How Many Likudniks Are You Allowed to Quote in an Article?

By Jeffrey Goldberg

Andrew is upset with Ben Smith for quoting a large handful of Likud officials in an article  detailing Israeli (and, to a lesser extent) Palestinian frustration with President Obama. Smith's piece argues that the peace process has so far failed: "Instead of becoming a heady triumph of his diplomatic skill and special insight," Smith wrote, "Obama's peace process is viewed almost universally in Israel as a mistake-riddled fantasy. And far from becoming the transcendent figure in a centuries-old drama, Obama has become just another frustrated player on a hardened Mideast landscape."

Andrew suggests that Smith's view is skewed because he quotes mainly Likudniks.

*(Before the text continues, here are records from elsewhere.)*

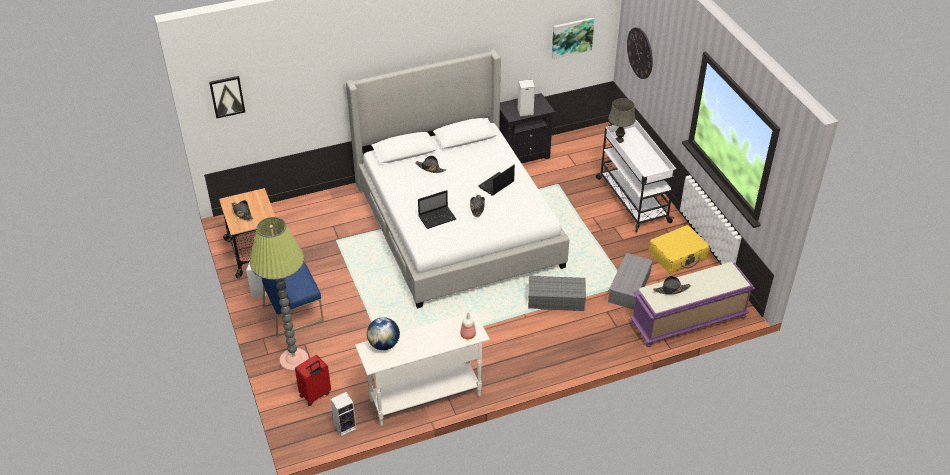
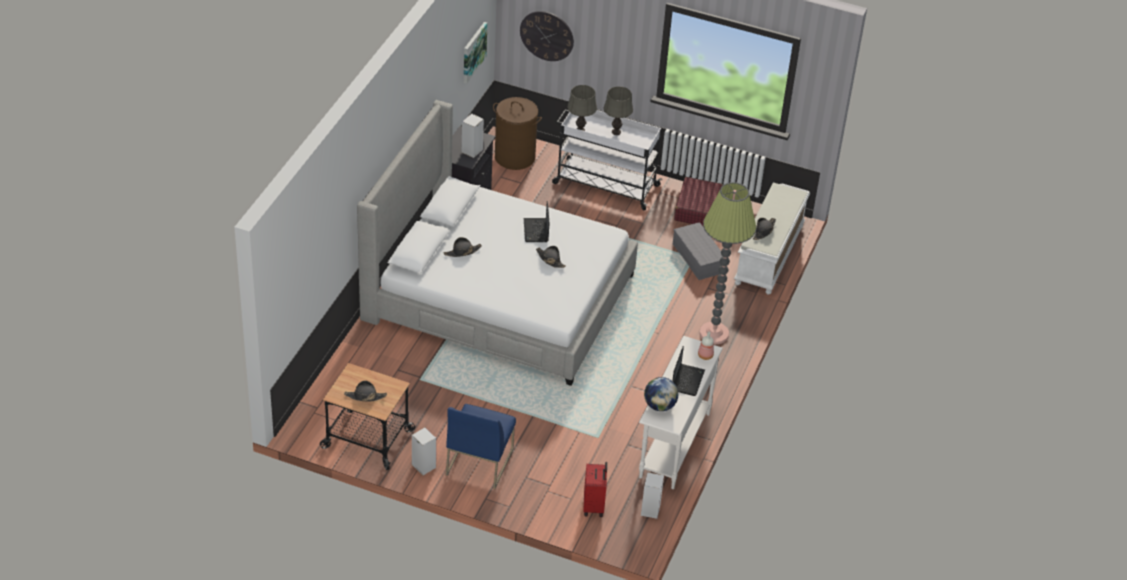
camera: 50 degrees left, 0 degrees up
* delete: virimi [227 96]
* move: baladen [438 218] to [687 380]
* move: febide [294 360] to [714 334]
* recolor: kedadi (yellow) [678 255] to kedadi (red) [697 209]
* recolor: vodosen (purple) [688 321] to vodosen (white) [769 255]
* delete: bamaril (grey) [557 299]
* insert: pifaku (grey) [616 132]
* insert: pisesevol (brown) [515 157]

Shmuel Rosner provides a taxonomy of Smith's story, which shows that Smith quotes:

2 unnamed officials (maybe it's the same one, it's not clear). Party: Unknown.
5 people you might be able to count as "Likudniks" - even though not all of them are members of the party (Aid to Netanyahu, Kuperwasser, Begin, Dermer, Gold).
3 people associated with the Kadima Party - the opposition to Likud.
2 Palestinians (not one as Sullivan claims).
1 Michael Herzog - party unknown. He worked for Labor's Barak, his brother is Minister from the Labor Party, but he also advises Netanyahu. I can't speak for him, but am quite sure he'd be surprised to be considered a Likudnik.
1 "Veteran" of past negotiations. Party: unknown. It can be anyone. It can be the hawk Gold, or it can be the dove Yossi Beilin.
1 Rosner.

Even if Ben Smith quoted only Likudniks for his piece about the way in which Israelis, and their government, view President Obama, this doesn't strike me as an enormous problem. If Ben were writing about the Hamas understanding of President Obama, I assume he would quote mainly Hamas officials. His story was meant to explain the way Israel's rulers see Obama and the peace process. He did a good job (though I do think that the prime minister has grown to have a more nuanced view of Obama than he had previously -- and vice versa). Ben didn't endorse the views, or condemn them. All he did was report them. Reporting them, or not reporting them, doesn't change the underlying reality. I wish the Obama Administration had been smarter in its approach to Middle East negotiations; I wish the Israelis had taken serious steps to reverse the settlement process; and I wish that Hamas would go away; and I wish that the Palestinian Authority didn't argue that the Jews have no connection to the Western Wall (talk about unhelpful!). But reality is reality, and it should be covered. Ben Smith was simply covering one aspect of this reality.